As it happens, last evening I watched the new Stephen King movie, The Life of Chuck. It’s not a horror film, like much of King’s work, and one review describes it as “A Wonderful Life for this generation.” Indeed, the film is presented as sweet and life affirming, full of the wonders of being human and alive. Still, the first third of the movie is apocalyptic, the literal end of the world, with a shocking moment when the North Star stops existing as the rest of the stars, accompanied by small popping sounds, then disappear into nothingness. The end of the universe, like a flash flood, is awful because it is inconceivable, unimaginable, not something we can wrap our minds around because it is too immense and final, too total. I found the scene almost unbearable, and for basically the same reason the flood waters frighten me—I cannot organize it into a rationally coherent, controllable structure.

I’m to take hope in nothingness and find wonder in moments and memories inevitably turning into nothing?

In the movie, however, it is not the universe that is ending but only a universe—namely, the death of one person and his world. The stars have not ceased and returned to the nihil but only neurons firing in a final memory before the darkness and unceasing silence of death. 

This, King suggests, makes life wonderful, a comfort, and a source of hope. After the deluge: nothing. This is hopeful? I’m to take hope in nothingness and find wonder in moments and memories inevitably turning into nothing? No; nothingness, like the flood waters, is inexplicable and awful.

We often observe a false notion of hope in the face of tragedy, what Alice von Hildebrand, borrowing from Gabriel Marcel, terms “hope that.” We hope that our sister will recover, or that the warnings will be received in time to move to higher ground.
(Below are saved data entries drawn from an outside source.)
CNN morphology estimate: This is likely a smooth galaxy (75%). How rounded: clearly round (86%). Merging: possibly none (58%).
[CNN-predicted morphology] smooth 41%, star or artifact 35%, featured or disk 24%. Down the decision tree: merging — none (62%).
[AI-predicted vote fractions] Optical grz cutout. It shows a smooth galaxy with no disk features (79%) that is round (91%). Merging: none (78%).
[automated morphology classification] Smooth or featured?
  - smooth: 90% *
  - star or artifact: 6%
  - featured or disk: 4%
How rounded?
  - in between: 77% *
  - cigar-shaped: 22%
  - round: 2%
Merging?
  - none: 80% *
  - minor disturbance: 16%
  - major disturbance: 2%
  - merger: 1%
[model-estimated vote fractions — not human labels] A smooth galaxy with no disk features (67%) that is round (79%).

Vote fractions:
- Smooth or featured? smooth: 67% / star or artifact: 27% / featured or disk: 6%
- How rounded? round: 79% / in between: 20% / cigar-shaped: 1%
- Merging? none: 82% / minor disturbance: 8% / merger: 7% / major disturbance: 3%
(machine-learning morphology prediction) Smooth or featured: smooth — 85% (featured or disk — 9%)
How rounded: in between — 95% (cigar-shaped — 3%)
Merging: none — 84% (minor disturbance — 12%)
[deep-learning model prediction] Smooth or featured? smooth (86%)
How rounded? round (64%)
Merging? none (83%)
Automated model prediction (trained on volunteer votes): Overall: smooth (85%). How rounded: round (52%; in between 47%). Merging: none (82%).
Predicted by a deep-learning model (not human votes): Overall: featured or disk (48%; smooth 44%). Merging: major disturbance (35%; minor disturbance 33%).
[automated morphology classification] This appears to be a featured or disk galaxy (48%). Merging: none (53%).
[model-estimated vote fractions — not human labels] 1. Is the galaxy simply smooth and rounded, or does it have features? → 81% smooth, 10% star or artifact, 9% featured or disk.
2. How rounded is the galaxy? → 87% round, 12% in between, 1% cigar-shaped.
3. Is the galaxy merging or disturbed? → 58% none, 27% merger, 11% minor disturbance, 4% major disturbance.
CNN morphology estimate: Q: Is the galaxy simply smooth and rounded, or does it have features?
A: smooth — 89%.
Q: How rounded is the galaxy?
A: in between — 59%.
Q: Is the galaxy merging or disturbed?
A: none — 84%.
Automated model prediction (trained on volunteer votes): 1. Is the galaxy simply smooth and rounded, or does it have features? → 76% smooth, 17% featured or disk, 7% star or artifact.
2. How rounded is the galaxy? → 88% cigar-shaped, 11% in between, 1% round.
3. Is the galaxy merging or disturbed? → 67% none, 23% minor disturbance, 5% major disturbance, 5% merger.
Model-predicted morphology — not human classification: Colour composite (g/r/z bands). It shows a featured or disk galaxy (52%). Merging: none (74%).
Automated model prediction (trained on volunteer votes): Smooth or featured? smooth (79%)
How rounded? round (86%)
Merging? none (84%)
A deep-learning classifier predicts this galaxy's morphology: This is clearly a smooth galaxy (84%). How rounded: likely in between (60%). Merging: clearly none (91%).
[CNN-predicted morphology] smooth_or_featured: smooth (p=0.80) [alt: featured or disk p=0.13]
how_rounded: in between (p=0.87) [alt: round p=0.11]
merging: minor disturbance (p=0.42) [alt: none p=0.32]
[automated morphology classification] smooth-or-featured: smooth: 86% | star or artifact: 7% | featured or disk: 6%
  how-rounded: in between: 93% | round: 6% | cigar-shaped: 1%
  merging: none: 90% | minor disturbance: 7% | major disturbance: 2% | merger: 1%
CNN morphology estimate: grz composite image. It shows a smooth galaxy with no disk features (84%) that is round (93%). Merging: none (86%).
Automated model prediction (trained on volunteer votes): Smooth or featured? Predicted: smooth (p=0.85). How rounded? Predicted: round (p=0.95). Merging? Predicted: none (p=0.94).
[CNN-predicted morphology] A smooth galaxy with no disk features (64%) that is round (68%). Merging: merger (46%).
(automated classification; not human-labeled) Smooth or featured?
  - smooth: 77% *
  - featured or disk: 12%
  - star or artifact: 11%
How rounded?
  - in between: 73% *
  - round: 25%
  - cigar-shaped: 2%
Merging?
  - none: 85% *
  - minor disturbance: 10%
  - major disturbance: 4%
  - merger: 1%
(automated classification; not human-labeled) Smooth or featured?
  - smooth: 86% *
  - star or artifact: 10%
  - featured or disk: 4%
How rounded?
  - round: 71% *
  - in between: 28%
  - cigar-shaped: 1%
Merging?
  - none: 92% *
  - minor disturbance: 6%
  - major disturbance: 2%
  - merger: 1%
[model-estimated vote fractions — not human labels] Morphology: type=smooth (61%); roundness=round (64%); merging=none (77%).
Often this is merely wishful thinking, or optimism, or a sort of naïve and sunny disposition. But given the immensity and horror of actual evil and death, optimism is inadequate and trite, even improper and morally offensive. Are we to tell the parents of missing children to “keep hoping that their daughter will be found,” even though we know she will almost certainly not be found alive, if at all? 

Instead, as von Hildebrand rightly notes, authentic hope includes a “clarity of vision as to the drama of a situation. I have no illusion. I see with pitiless clarity that, humanly speaking, a situation is desperate; I experience all the anguish inherent in this despair, but I rely on an extra-mundane factor and thus refuse to see tragedy as the last word.” Such “hope in” is always grounded in God, and nothing other than God, knowing, no matter how much we might have loved the lost daughter, that God loves her even more than we do. The situation might be truly desperate, with no source of optimism or easy solace, but there is an “infinite love” transcending the enclosed “circle of immanent causalities” and the “pitiless unfolding of immanent laws.” 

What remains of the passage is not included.